* _Available records_
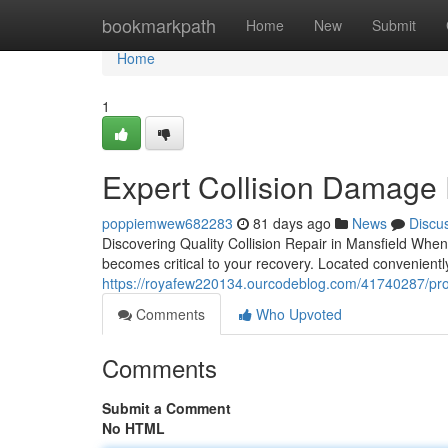
Home
bookmarkpath
Home
New
Submit
Home
1
Expert Collision Damage 
poppiemwew682283
81 days ago
News
Discu
Discovering Quality Collision Repair in Mansfield When 
becomes critical to your recovery. Located convenientl
https://royafew220134.ourcodeblog.com/41740287/profe
Comments
Who Upvoted
Comments
Submit a Comment
No HTML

* _Exercise directions_
Rewrite the lines of text from the entries with "Comments" replaced by "Replies" everywhere it appears, keeping everything else the same. Omit the pictures from your answer.

* _Answer to this exercise_
Home
bookmarkpath
Home
New
Submit
Home
1
Expert Collision Damage 
poppiemwew682283
81 days ago
News
Discu
Discovering Quality Collision Repair in Mansfield When 
becomes critical to your recovery. Located convenientl
https://royafew220134.ourcodeblog.com/41740287/profe
Replies
Who Upvoted
Replies
Submit a Comment
No HTML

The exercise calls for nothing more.